**Your tasks:**
A. Answer these from the comparison of vacuum casting and injection molding, one line each:
(i) With vacuum casting, what two things do you pay for?
(ii) Under how many units does the rule of thumb favor vacuum casting?
(iii) What kind of certification need points toward injection molding?
B. List every condition that the comparison of vacuum casting and injection molding gives for choosing vacuum casting.
C. Extend the comparison of vacuum casting and injection molding with the next passage, picking up after its final sentence.

**Selected passage:**
____________

Cost Comparison: Where the Money Actually Goes
- Vacuum casting carries almost no upfront cost. You pay for the master model and resin per part, and the cost per part stays roughly flat across a small batch.
- Injection moulding front-loads cost into the mould. Per-part cost is low, but you’re paying for tooling before a single unit is made.
As a rule of thumb, under 50 units favours vacuum casting. Above a few hundred units, injection moulding’s low per-part cost usually wins out. The exact break-even point shifts with part geometry and mould complexity.
Which Should You Choose for a Low-Volume Run in 2026?
Choose vacuum casting if you need 1 to 50 parts, the design might still change, you’re testing market fit before committing to tooling, or you want a near-final finish fast.
Choose injection moulding if the design is locked, your target volume is in the hundreds or more, you need biocompatibility or sterilisation certification, or long-term per-part cost matters more than getting started quickly.

____________

**Provided data:**
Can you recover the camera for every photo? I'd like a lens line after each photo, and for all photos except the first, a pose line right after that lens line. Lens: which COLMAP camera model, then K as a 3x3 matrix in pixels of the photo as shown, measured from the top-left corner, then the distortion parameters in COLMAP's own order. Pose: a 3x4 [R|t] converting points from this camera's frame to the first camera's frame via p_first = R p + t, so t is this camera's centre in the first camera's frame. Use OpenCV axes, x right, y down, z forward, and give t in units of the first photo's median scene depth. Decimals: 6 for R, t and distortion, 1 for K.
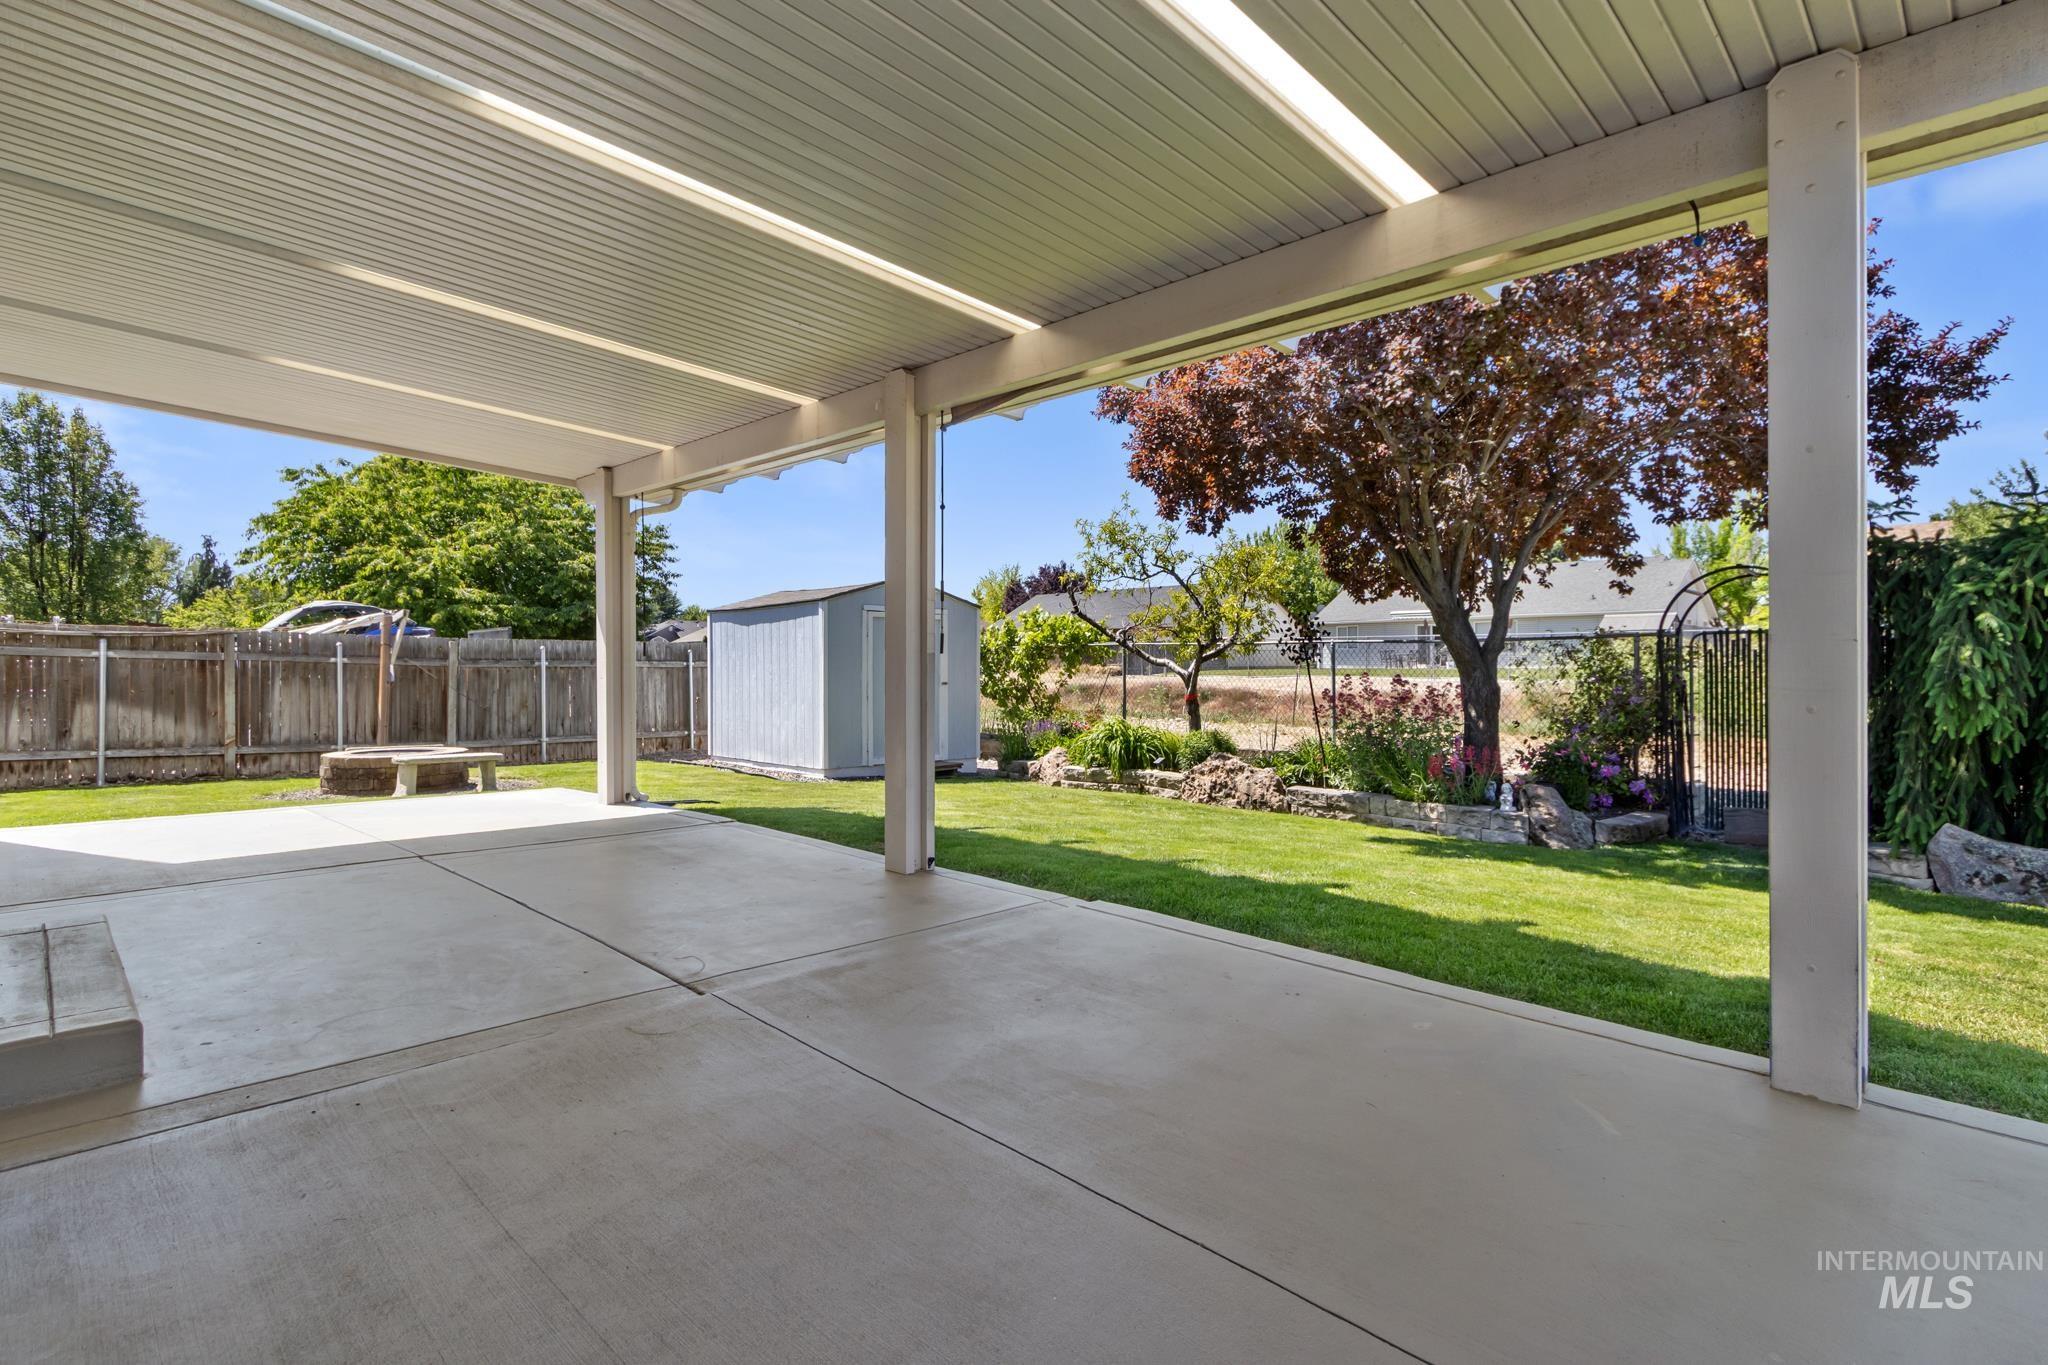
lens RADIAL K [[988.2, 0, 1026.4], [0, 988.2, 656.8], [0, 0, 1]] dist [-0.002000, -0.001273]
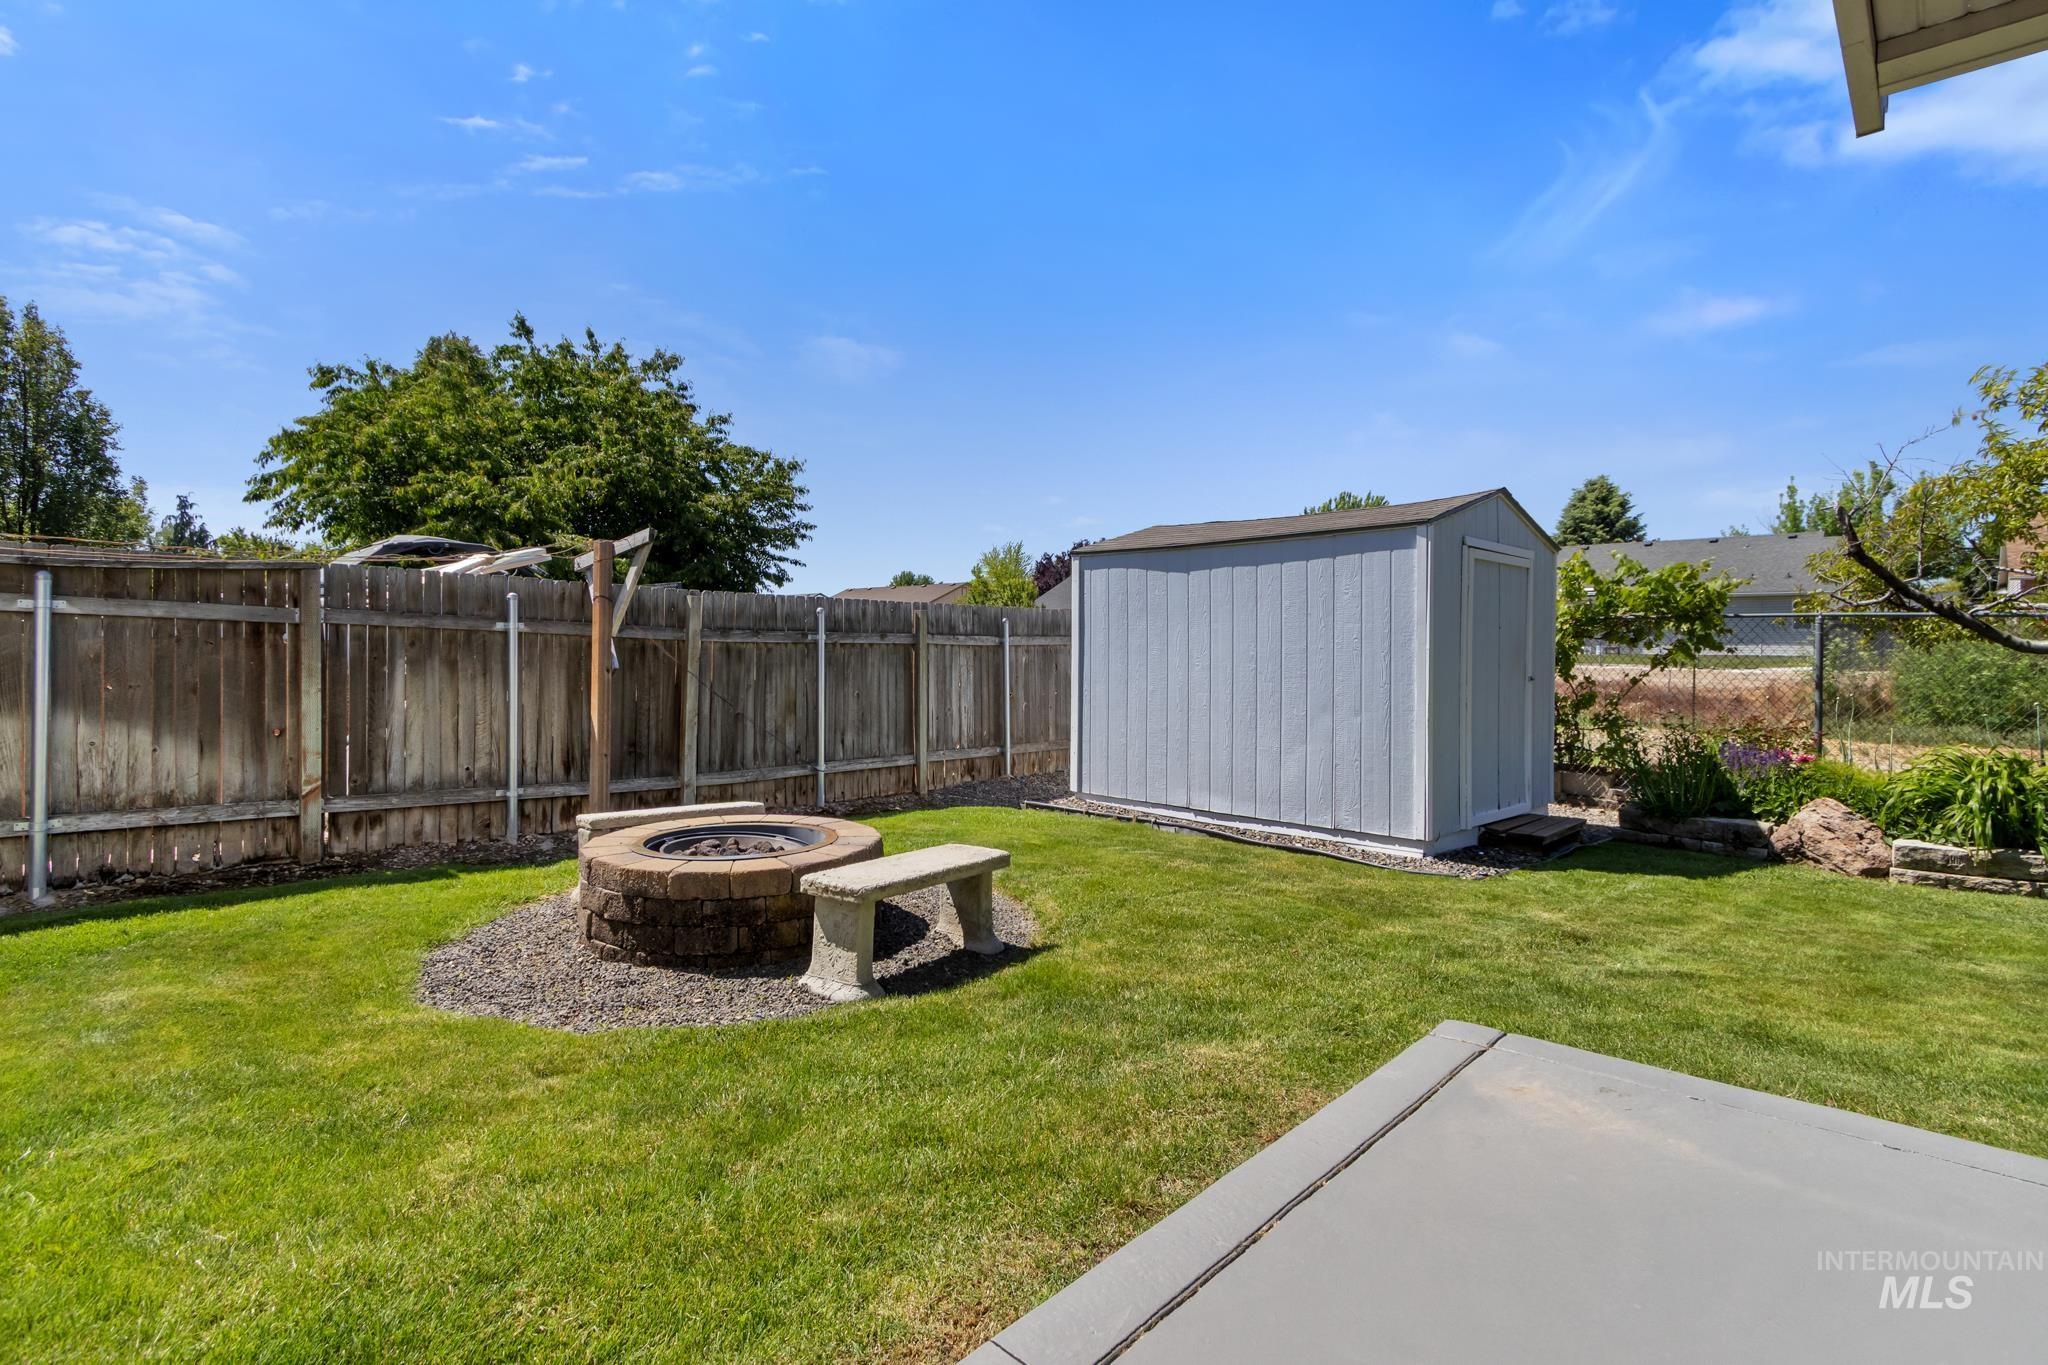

____________

**Answer list:**
A.
(i) The master model and resin per part.
(ii) Under 50 units.
(iii) Biocompatibility or sterilization certification.

B.
- You need 1 to 50 parts.
- The design might still change.
- You're testing market fit before committing to tooling.
- You want a near-final finish fast.

C.
A common workflow: validate with 20 to 50 vacuum-cast units, then move the same design into injection moulding once volume justifies the tooling spend. This staged approach also reduces risk. Any design flaw caught during the vacuum-cast batch is far cheaper to fix than one discovered after a steel mould has already been cut, since reworking hard tooling adds both cost and weeks of delay.
Part geometry matters too. Thin walls, undercuts, and fine surface texture typically transfer well from a vacuum-cast prototype to an injection-moulded part, but always confirm draft angles and wall thickness with your manufacturing partner before locking the production mould design.

Frequently Asked Questions
Can a vacuum-cast part look identical to an injection-moulded one?
Very close. Vacuum casting is designed to replicate injection-moulded finishes for functional testing, though the resin isn’t the exact production thermoplastic.
How many parts can one silicone mould produce?
Typically, 20 to 25 before detail starts to degrade, which is why vacuum casting suits runs up to about 50 units.
Is injection moulding ever worth it for a 100-unit run?
For simple geometries with low mould complexity, yes. For complex parts, vacuum casting usually stays cheaper until volumes are much higher.
Can I switch from vacuum casting to injection moulding using the same design?
Yes. The vacuum-cast prototype validates the design, and the same CAD file is used to cut the production mould later.
Does vacuum casting support the same materials as injection moulding?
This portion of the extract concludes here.